A debut novel about a Brooklyn Heights wife and mother who has embezzled a small fortune from her children's private school and makes a run for it, leaving behind her trust fund poet husband, his maybe-secret lover, her two daughters, and a school board who will do anything to find her.
Although Culliton has set her cranky and humorous debut novel in the borough of her birth, she avoids the pratfalls of her peers ... Culliton aims to expose the lie of polite society, Brooklyn-based or otherwise, its barely suppressed derangements and contradictions. Locked within each character: an ugly secret self she tries feverishly to suppress, one fomented by her poisonous surroundings...Culliton delights in ripping masks clean off ... Although Nathan’s character could fall easily into parody or cliché, his profound confusion and deep denial help lend pathos to the story. 'Perhaps it’s now time to discuss Marion,' he muses, days after her disappearance. 'Maybe this will sort itself out.' Spoiler: It does in a fashion, in a way that won’t allow Nathan, nor we readers, to soon forget it.
Half of the delight in Emily Culliton’s wholly delightful debut novel, The Misfortune of Marion Palm, lies in the way the book, like its title character, defies expectations at every turn ...Marion’s ordinary appearance and her extraordinary talent for appropriating other people’s money, are fundamental to her character and therefore to the book’s designs ... The plot, taken together with the novel’s short, immersive chapters and the escalating risks that confront Marion and her family, locates The Misfortune of Marion Palm somewhere on the thriller continuum ...the book is also sunnier than that suggests, part satire and part Odyssey into the humbler precincts of Brooklyn...skip from past to present and from character to character as if Culliton had carefully plotted the novel on a stack of index cards and then flung the whole thing into the air ... All of this makes for a witty, sneakily feminist kind of crime story.

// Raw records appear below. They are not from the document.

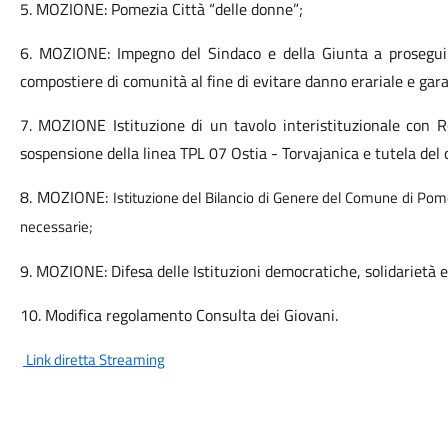
5. MOZIONE: Pomezia Città “delle donne”;
6. MOZIONE: Impegno del Sindaco e della Giunta a proseguire
compostiere di comunità al fine di evitare danno erariale e gar
7. MOZIONE Istituzione di un tavolo interistituzionale con
sospensione della linea TPL 07 Ostia - Torvajanica e tutela del d
8. MOZIONE:
Istituzione del Bilancio di Genere del Comune di Po
necessarie;
9. MOZIONE: Difesa delle Istituzioni democratiche, solidarietà e
10. Modifica regolamento Consulta dei Giovani.
Link diretta Streaming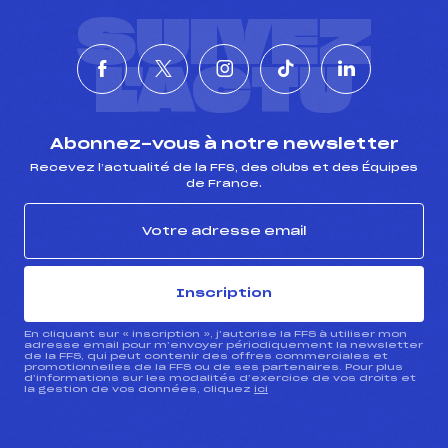
SUIVEZ
L'ACTU
Abonnez-vous à notre newsletter
Recevez l’actualité de la FFS, des clubs et des Équipes
de France.
Inscription
En cliquant sur « inscription », j’autorise la FFS à utiliser mon
adresse email pour m’envoyer périodiquement la newsletter
de la FFS, qui peut contenir des offres commerciales et
promotionnelles de la FFS ou de ses partenaires. Pour plus
d’informations sur les modalités d’exercice de vos droits et
la gestion de vos données, cliquez
ici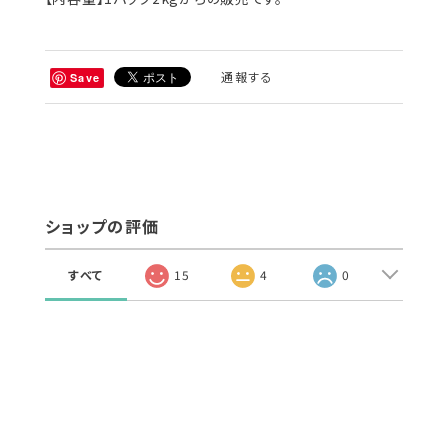
通報する
Save
ショップの評価
すべて
15
4
0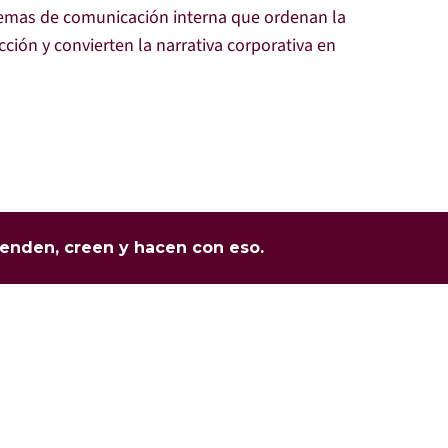
mas de comunicación interna que ordenan la
cción y convierten la narrativa corporativa en
ienden, creen y hacen con eso.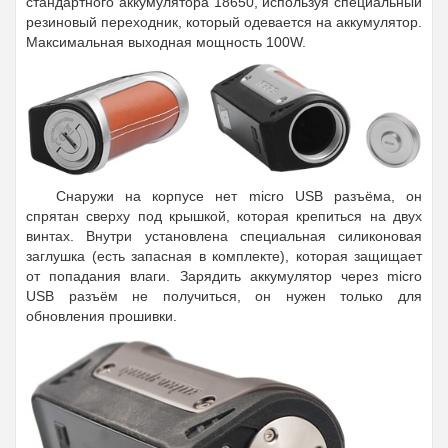
стандартного аккумулятора 18650, используя специальный
резиновый переходник, который одевается на аккумулятор.
Максимальная выходная мощность 100W.
Снаружи на корпусе нет micro USB разъёма, он
спрятан сверху под крышкой, которая крепиться на двух
винтах. Внутри установлена специальная силиконовая
заглушка (есть запасная в комплекте), которая защищает
от попадания влаги. Зарядить аккумулятор через micro
USB разъём не получиться, он нужен только для
обновления прошивки.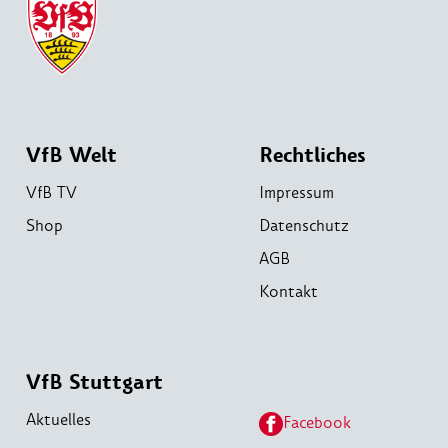
VfB Welt
Rechtliches
VfB TV
Impressum
Shop
Datenschutz
AGB
Kontakt
VfB Stuttgart
Aktuelles
Facebook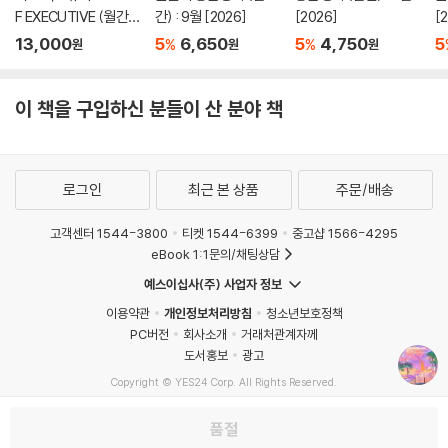
F EXECUTIVE (월간) :
간) : 9월 [2026]
[2026]
[
8월 [2026]
13,000
5
6,650
5
4,750
5
%
%
원
원
원
이 책을 구입하신 분들이 산 분야 책
로그인
최근 본 상품
주문/배송
고객센터 1544-3800
티켓 1544-6399
중고샵 1566-4295
eBook 1:1문의/채팅상담
예스이십사(주) 사업자 정보
이용약관
개인정보처리방침
청소년보호정책
PC버전
회사소개
거래처관계자께
도서홍보
광고
Copyright © YES24 Corp. All Rights Reserved.
MATOM1
품절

...funny, pointed and very smart. With its madcap plot (embezzling mom goes on the lam), its dry tone, and its sly digs at upper-crust culture, the book does for Brooklyn what the novels of Maria Semple do for Seattle. The title character, Marion Palm, has no apparent moral center and few likable qualities, and yet you will root hard for her — Culliton is that good at revealing what makes her tick, earning Marion our empathy, if not our admiration ... This is a hugely entertaining book, a page-turner, laugh-out-loud funny in some parts. But it is also a study in loneliness and family dysfunction, selfishness, motherhood (and fatherhood), and the sad way that it is so easy for anyone — homely or not — to be rendered invisible.